Global Norms and Standards
A number of internationally agreed norms and standards relate to women and HIV and AIDS. Among the most prominent are:
- The Beijing Declaration and Platform for Action calls for the involvement of women in HIV/AIDS policies and programmes; the review and amendment of laws that contribute to women’s vulnerability to HIV and AIDS and implementation of legislation, policies and practices to protect women and girls from HIV/AIDS-related discrimination; and the strengthening of national capacity to create and improve gender-sensitive policies and programmes on HIV/AIDS.
- The Convention on the Elimination of All Forms of Discrimination against Women (CEDAW) and its General Recommendations contain important substantive provisions for advancing gender equality. They equip states parties with tools to promote the full realization of women’s human rights, including in developing gender-sensitive national responses to HIV/AIDS.
- In the Millennium Declaration, world leaders resolved to have halted, and begun to reverse the spread of HIV/AIDS by 2015. Millennium Development Goal 6 aims to achieve universal access to treatment for HIV/AIDS for all those who need it by 2010, and to halt and begin to reverse the spread of HIV/AIDS by 2015.
- The 2001 UN General Assembly Declaration of Commitment on HIV/AIDS stressed that gender equality and women’s empowerment were fundamental elements in the reduction of the vulnerability of women and girls to HIV/AIDS. The 2006 Political Declaration on HIV/AIDS recognized that the promotion of gender equality and women’s empowerment and the protection of the rights of the girl child must be key components of any comprehensive strategy to combat the epidemic.
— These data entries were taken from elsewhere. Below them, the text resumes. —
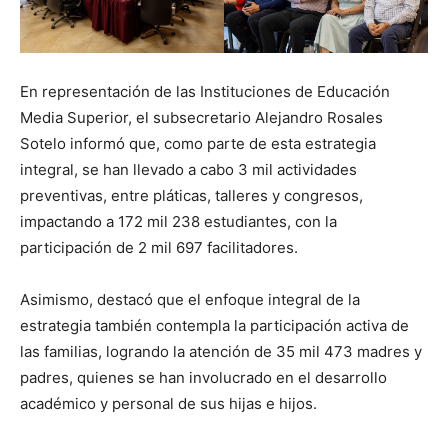
En representación de las Instituciones de Educación
Media Superior, el subsecretario Alejandro Rosales
Sotelo informó que, como parte de esta estrategia
integral, se han llevado a cabo 3 mil actividades
preventivas, entre pláticas, talleres y congresos,
impactando a 172 mil 238 estudiantes, con la
participación de 2 mil 697 facilitadores.
Asimismo, destacó que el enfoque integral de la
estrategia también contempla la participación activa de
las familias, logrando la atención de 35 mil 473 madres y
padres, quienes se han involucrado en el desarrollo
académico y personal de sus hijas e hijos.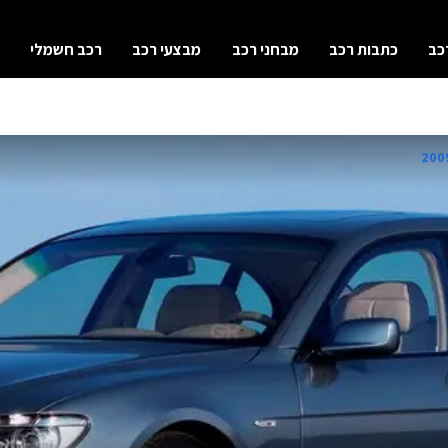
כב
כתבות רכב
מבחני רכב
מבצעי רכב
רכב חשמלי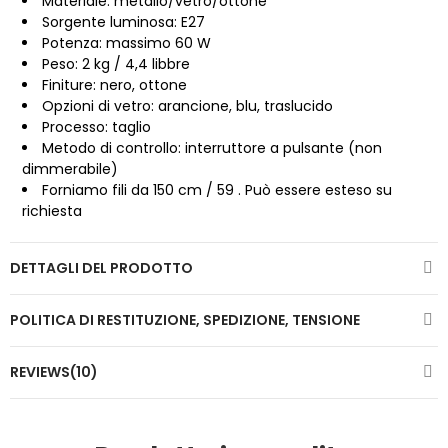
Materiale: metallo/vetro/ottone
Sorgente luminosa: E27
Potenza: massimo 60 W
Peso: 2 kg / 4,4 libbre
Finiture: nero, ottone
Opzioni di vetro: arancione, blu, traslucido
Processo: taglio
Metodo di controllo: interruttore a pulsante (non
dimmerabile)
Forniamo fili da 150 cm / 59 . Può essere esteso su
richiesta
DETTAGLI DEL PRODOTTO
POLITICA DI RESTITUZIONE, SPEDIZIONE, TENSIONE
REVIEWS(10)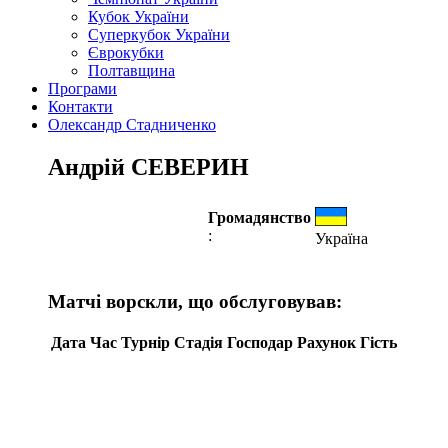
Кубок України
Суперкубок України
Єврокубки
Полтавщина
Програми
Контакти
Олександр Стадниченко
Андрій СЕВЕРИН
Громадянство
:
Україна
Матчі ворскли, що обслуговував:
Дата
Час
Турнір
Стадія
Господар
Рахунок
Гість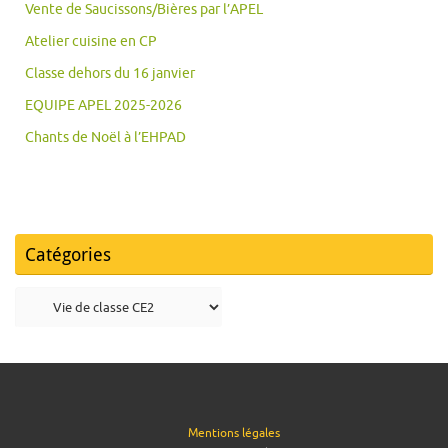
Vente de Saucissons/Bières par l’APEL
Atelier cuisine en CP
Classe dehors du 16 janvier
EQUIPE APEL 2025-2026
Chants de Noël à l’EHPAD
Catégories
Catégories
Mentions légales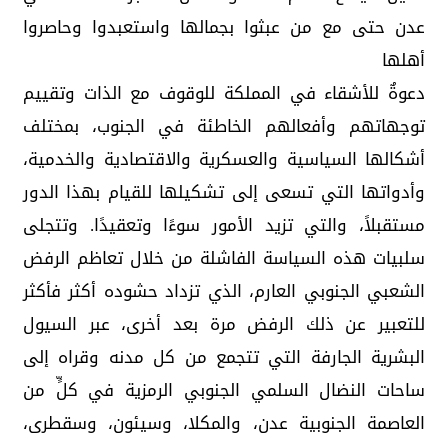
عدن حتى مع من عبثوا بجمالها واستعبدوا وحاصروا
أهلها
دعوةٌ للأشقاء في المملكة للوقوف مع الذات وتقييم
توجهاتهم وأفعالهم الخاطئة في الجنوب، بمختلف
أشكالها السياسية والعسكرية والاقتصادية والخدمية،
وأدواتها التي تسعى إلى تشكيلها للقيام بهذا الدور
مستقبلاً، والتي تزيد الأمور سوءًا وتعقيدًا. وتتجلى
سلبيات هذه السياسة الفاشلة من خلال تعاظم الرفض
الشعبي الجنوبي العارم، الذي تزداد حشوده أكثر فأكثر
للتعبير عن ذلك الرفض مرة بعد أخرى، عبر السيول
البشرية الجارفة التي تتجمع من كل مدنه وقراه إلى
ساحات النضال السلمي الجنوبي الرمزية في كلٍّ من
العاصمة الجنوبية عدن، والمكلا، وسيئون، وسقطرى،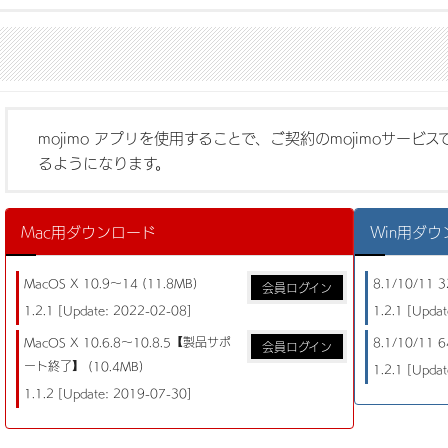
mojimo アプリを使用することで、ご契約のmojimoサー
るようになります。
Mac用ダウンロード
Win用ダ
MacOS X 10.9～14 (11.8MB)
8.1/10/11 3
会員ログイン
1.2.1 [Update: 2022-02-08]
1.2.1 [Upda
MacOS X 10.6.8～10.8.5【製品サポ
8.1/10/11 6
会員ログイン
ート終了】 (10.4MB)
1.2.1 [Upda
1.1.2 [Update: 2019-07-30]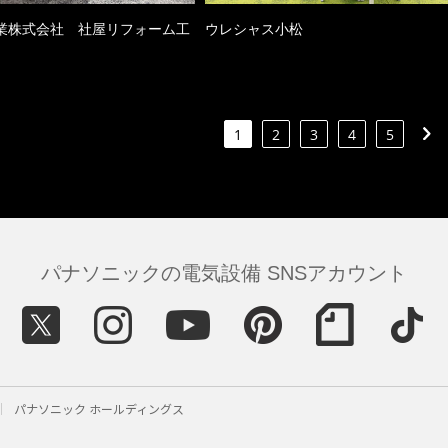
業株式会社 社屋リフォーム工
ウレシャス小松
1
2
3
4
5
パナソニックの電気設備 SNSアカウント
パナソニック ホールディングス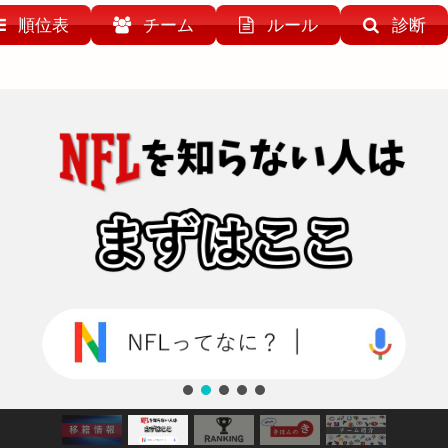
順位表
チーム
ルール
診断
In the 2011 Political Declaration on HIV/AIDS: Intensifying our Efforts to Eliminate HIV/AIDS, UN Member States pledged to increase the capacity of women and adolescent girls to protect themselves from the risk of HIV infection, and to take all necessary measures to create an enabling environment for empowering women.
- Human Rights Council resolutions on the protection of human rights in the context of HIV and AIDS include resolution 16/28. Adopted in 2011, it stresses ensuring the availability, accessibility and affordability of medicines and health care services for HIV-positive pregnant women. It also calls for establishing or expanding gender-sensitive national HIV/AIDS policies and programmes.
- UN Security Council resolution 1983 from 2011 notes the disproportionate burden of HIV and AIDS on women. It urges Member States, UN entities, international financial institutions and other relevant stakeholders to support national health systems and civil society networks in assisting women living with or affected by HIV in conflict and post-conflict situations. Security Council resolution 1308, adopted in 2000, addresses the HIV and AIDS–related responsibilities of international peacekeeping operations.
- The UN Commission on the Status of Women has passed resolutions on women, the girl child, and HIV and AIDS, including resolution 55/2 in 2011. It has issued agreed conclusions on the equal sharing of responsibilities between women and men, including caregiving in the context of HIV and AIDS in 2009, and on women, the girl child and HIV/AIDS in 2001.